Cost regulators for the NHS in England and Wales are endorsing use of Bristol-Myers Squibb's immunotherapy combo Opdivo/Yervoy to treat patients with advanced melanoma.
The National Institute for Health and Care Excellence has published draft guidelines declaring the combination a cost-effective use of NHS resources, after concluding that its incremental cost-effectiveness ratio compared to MSD's Keytruda (pembrolizumab) is likely to be less than £30,000 per QALY gained when incorporating a patient access scheme agreed between the firm and the Department of Health.

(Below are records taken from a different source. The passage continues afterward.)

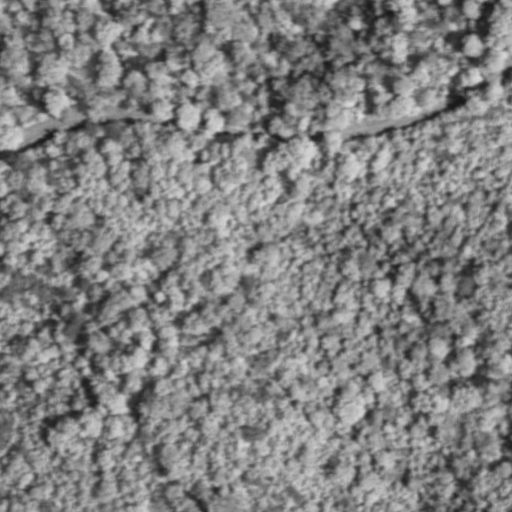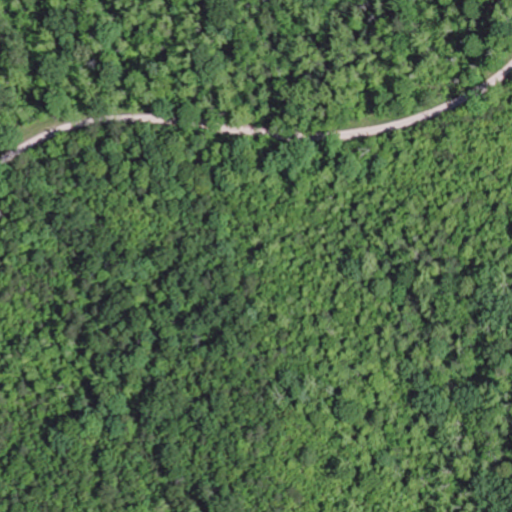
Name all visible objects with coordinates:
road: (260, 140)
road: (104, 317)
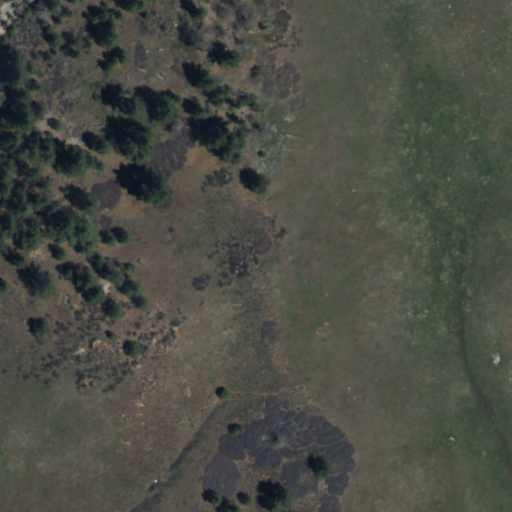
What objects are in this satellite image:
road: (10, 11)
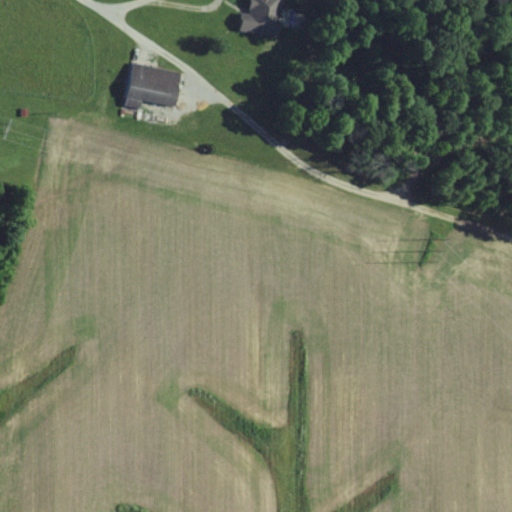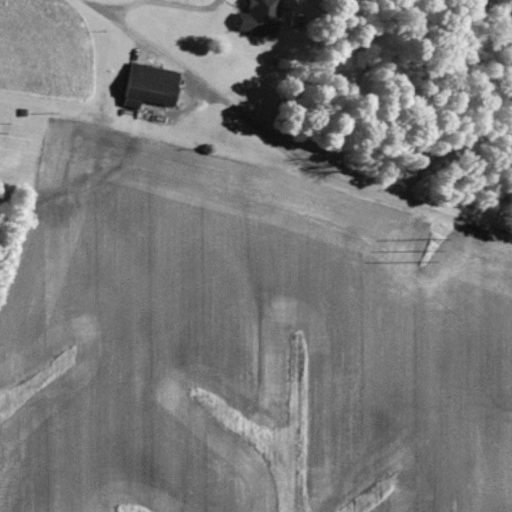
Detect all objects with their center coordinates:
building: (256, 17)
building: (147, 86)
road: (284, 146)
power tower: (430, 256)
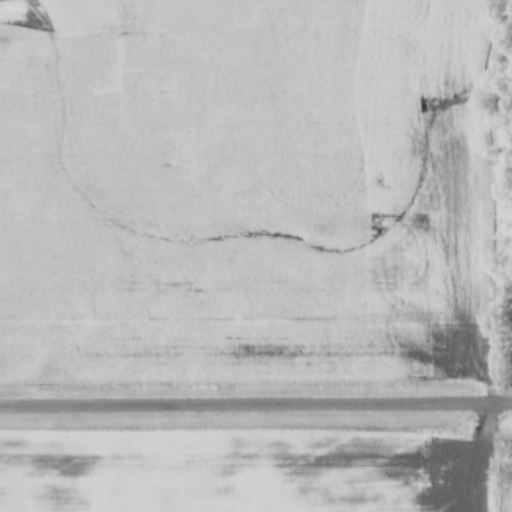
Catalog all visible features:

The Opdivo (nivolumab)/Yervoy (ipilimumab) regimen was approved by European regulators just weeks ago on findings from the Phase III Checkmate-067 study, which showed a median progression-free survival of 11.5 months versus 6.9 months for Opdivo and 2.9 months for Yervoy.
Recently published data from the Phase II CheckMate-069 trial showed that the combination demonstrated a two-year overall survival rate of 69 percent compared to 53 percent for Yervoy alone in patients with BRAF wild-type advanced melanoma.
"These promising new immunotherapy treatments for advanced melanoma look set to significantly extend the life of people with the condition," noted Professor Carole Longson, director of the Health Technology Evaluation Centre at NICE.
"The evidence we examined was very promising and I know further trials are ongoing which have also released encouraging data."
The Institute says that around 1,300 people could be eligible for the drug combination each year, but also stressed that doctors will need to be careful that patents are fit enough and willing to tolerate its often significant side effects such as diarrhoea and liver damage.